I offer my two cents: “The past two and a half years have been hard on us – on our connections. Whatever stresses we may have had pre-pandemic, another layer has been added – as if one of those weighted stress blankets has been tossed on top of whatever we were already dealing with. Instead of reducing anxiety, it’s in addition to our previous burden.”

There’s a moment of silence and Brad, who has been quiet, changes gears and speaks up.

“My John Deere lawn tractor’s in need of major repairs.”

“I thought it was brand new,” says Al. “What happened?”

“It’s only broken because Brad doesn’t like farmer’s tans,” insists Tara. “You know, those red forearms and white shoulders?”

“You lost me on that one, Tara,” replies Al.

Brad clears his throat and confesses: “I was wearing my new cowboy boots and the tapered toe fits perfectly between the accelerator and the brake. It got lodged in there and I crashed through the horse fence.”

“We still don’t get it,” says Freddie with a chuckle, shaking his head.

“That’s all Brad wears when he does the lawn – boots and Stetson,” Tara deadpans. “That way, there’s no risk of farmer’s tan.” 

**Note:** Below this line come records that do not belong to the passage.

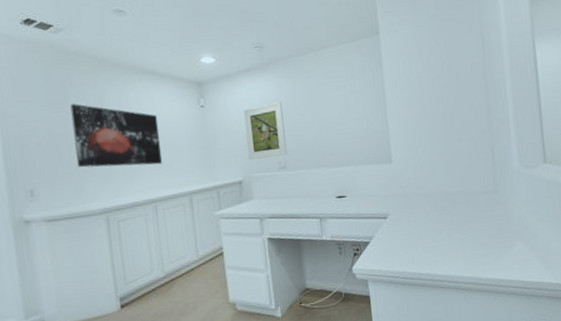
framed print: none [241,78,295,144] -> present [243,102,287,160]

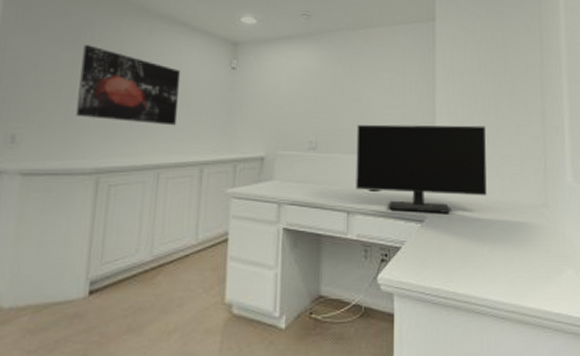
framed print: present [243,102,287,160] -> none [276,76,322,135]
monitor: none [318,127,441,212] -> present [356,124,487,213]

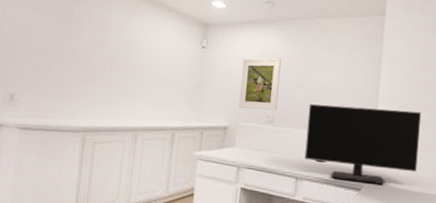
wall art: present [76,45,181,126] -> none [66,18,158,95]
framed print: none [276,76,322,135] -> present [238,58,281,111]

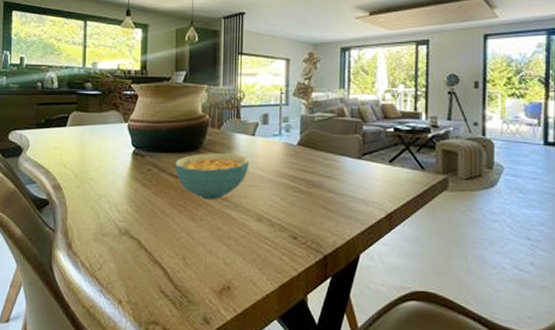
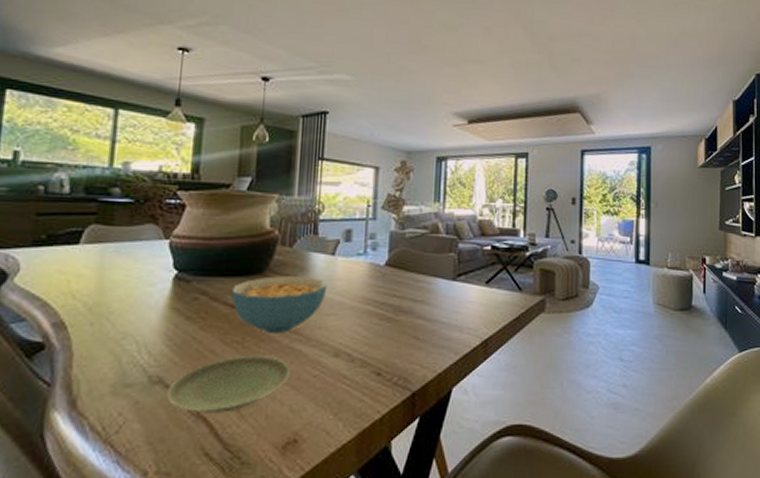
plate: none [132,217,223,261] -> present [166,356,290,413]

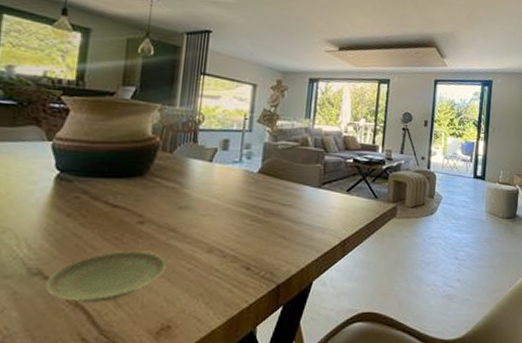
cereal bowl: present [232,276,328,334] -> none [112,179,204,232]

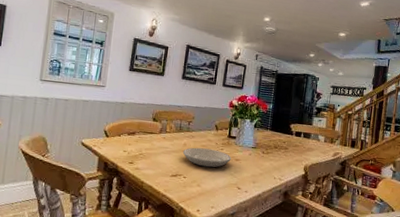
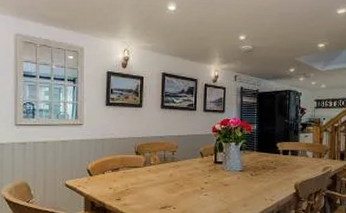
plate: present [182,147,231,168] -> none [169,177,220,196]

With those words, our shared laughter reaches a peak. Sides split and tears flow.

And Brad’s courageous story becomes my epiphany for the evening.

Laughter is one of the answers to our crisis of social cohesion. Not the laughter that ridicules the other – but rather self-deprecating humour that exposes our vulnerability.

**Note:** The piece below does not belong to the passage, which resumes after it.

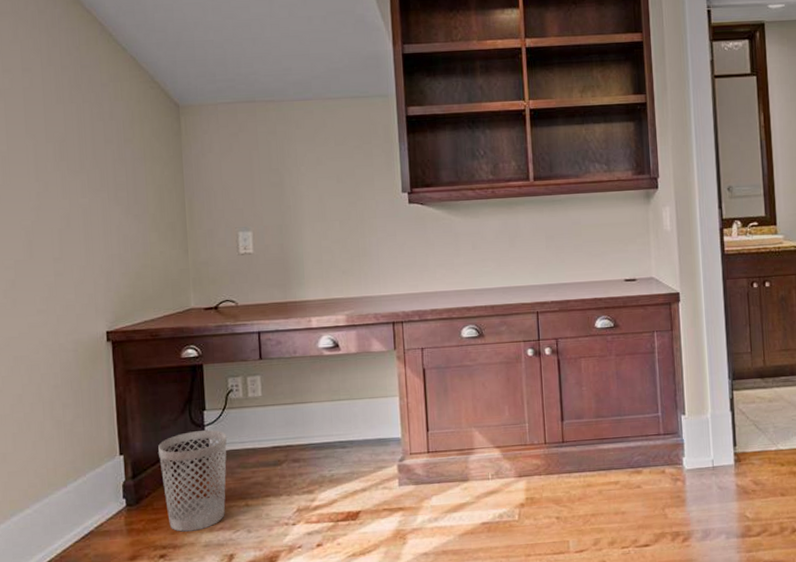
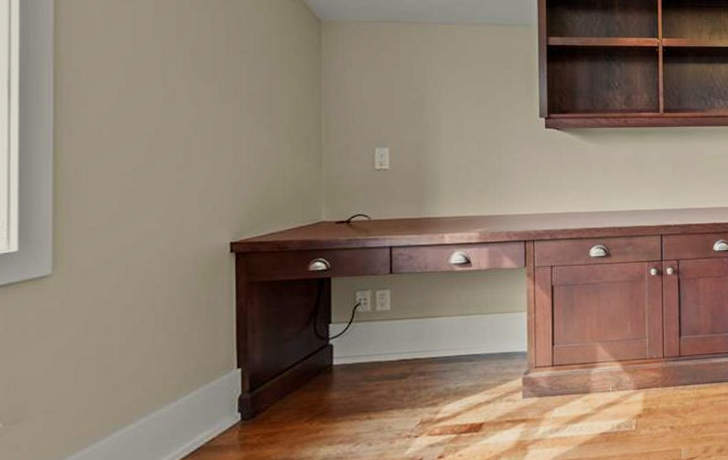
wastebasket: present [158,430,227,532] -> none [279,343,352,446]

Common laughter can be our virtuous circle – cultivating trust and enhancing our sense of social support – inspiring the confidence to share more vulnerabilities.

When we open ourselves and seek to understand what others are going through – be it trials and tribulations, challenging charades, or horse fences – we invariably build connection.

“Did you learn anything from the experience?” Al asks Brad.

“Absolutely,” he says. “Gotta’ lose the boots. From now on, it’s just flip-flops and the Stetson.”

“Took a lot of guts to tell that story,” I say to Brad.

“Not really,” he replies. “When you play charades, you find out who you can trust.”

Our greatest strength is found when we choose to be vulnerable, to pay attention – to empty our minds of preconceptions and allow others to be truly discovered. Shared laughter cultivates this strength and can be the best medicine for our troubled times.